Antimicrobial susceptibility testing: Antimicrobial susceptibility was determined by Kirby-Bauer disc diffusion (KBDD) in accordance with the Clinical and Laboratory Standards Institute (CLSI)[5] guidelines using discs from HiMedia Laboratories (Mumbai) against amikacin (AMK, 30 μg), ciprofloxacin (CIP, 5 μg), chloramphenicol (CHL, 30 μg), tetracycline (TET, 30 μg), polymyxin B (PB, 300 unit), cefoperazone-sulbactam (CFS-SUL, 75/30 μg), piperacillin-tazobactam (PTZ, 100/10 μg), cefotaxime (CTZ, 30 μg), ceftazidime (CAZ, 30 μg), cefepime (CEP, 30 μg), imipenem (IMP, 10 μg), meropenem (MEM, 30 μg), cefpodoxime (30 μg) and colistin (CST, 10 μg). Quality control for disc diffusion assay was performed with E. coli (ATCC 25922) and K. pneumoniae (ATCC 700603) standard strains.
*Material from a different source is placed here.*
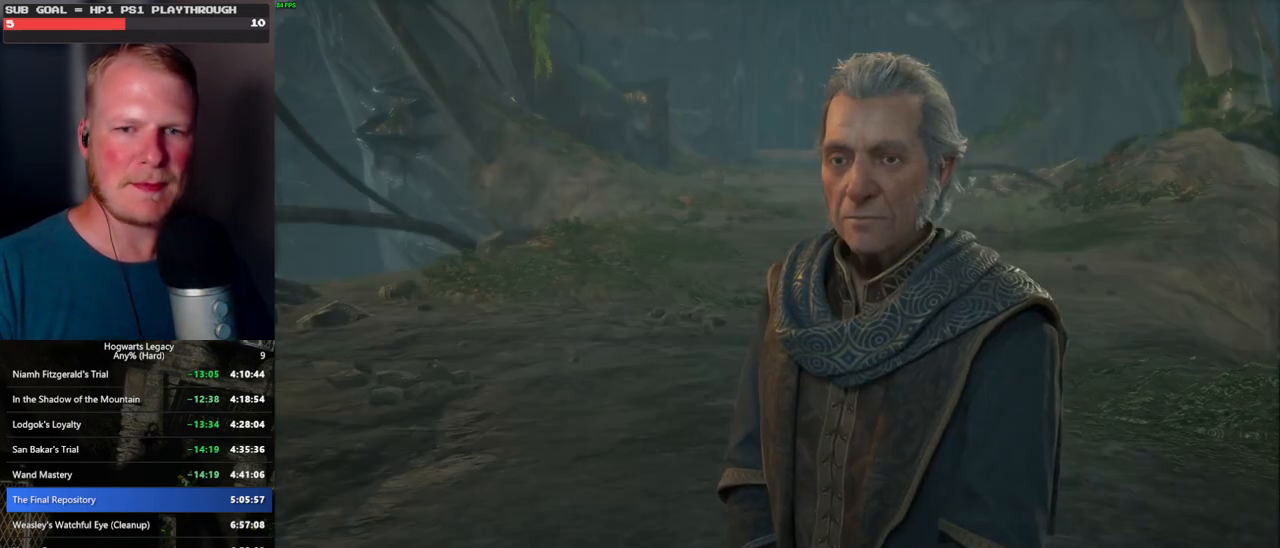
{"keys": ["q"], "mouse": [], "events": [[34, "space", "up"], [50, "q", "up"], [117, "q", "down"], [150, "space", "down"], [167, "mouse_wheel", "down"], [184, "mouse_wheel", "up"], [184, "q", "up"], [184, "space", "up"], [200, "mouse_wheel", "down"], [267, "mouse_wheel", "up"], [267, "q", "down"], [284, "mouse_wheel", "down"], [300, "mouse_wheel", "up"], [300, "space", "down"], [350, "q", "up"], [350, "space", "up"], [434, "q", "down"], [467, "space", "down"], [500, "space", "up"]]}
Phenotypic detection of ESBLs: The combined disc test (CDT) was used to detect the presence of ESBL phenotypically [6]. Briefly, discs containing 30 μg of CTZ or CAZ, with and without 10 μg of clavulanic acid (HiMedia), were placed independently, 30 mm apart (centre to centre) on a lawn culture of 0.5 McFarland opacity of the test isolate on a Mueller-Hinton agar plate and incubated for 18-24 h at 35°C. Isolates were considered ESBL positive if the inhibition zone measured around one of the combination discs was at least 5 mm larger than that of the corresponding cephalosporin disc.

Molecular analysis of ESBLs genes: Bacterial DNA was isolated by heat lysis method [7]. Briefly, five to six colonies of E. coli or K. pneumoniae were suspended in 1 ml of sterile distilled water in a 1.5 ml microcentrifuge tube, heated to 98°C for 20 min and centrifuged at 12,000 rpm. The supernatant was checked for concentration and purity using the spectrophotometer (NanoDrop-ND1000, Thermo Scientific, USA) and was subjected to multiplex PCR protocol for the rapid detection of ESBL (blaTEM, blaSHV, blaCTX-M and blaOXA), as described previously [8].


   Results Top


Phenotypic distribution of ESBLs among E. coli and K. pneumoniae: A total of 645 consecutive non-duplicate clinical isolates E. coli (341) and K. pneumoniae (304) from four medical centres [PGIMER, Chandigarh (131, 64 E. coli and 67 K. pneumoniae); AIIMS, New Delhi (101, 50 E. coli and 51 K. pneumoniae); CMC, Vellore (185, 103 E. coli and 82 K. pneumoniae); and JIPMER, Puducherry (228, 124 E. coli and 104 K. pneumoniae)] were included in the study. CLSI phenotypic test for ESBL production detected ESBL in 33 per cent (98/298) E. coli and 42 per cent (102/245) K. pneumoniae. Phenotypic ESBL production among E. coli and K. pneumoniae was 16 and 30 per cent, respectively, in JIPMER, Puducherry; 38 and 33 per cent, respectively, in AIIMS, New Delhi; 37 and 53 per cent, respectively, in CMC, Vellore; and 55 and 60 per cent, respectively, in PGIMER, Chandigarh.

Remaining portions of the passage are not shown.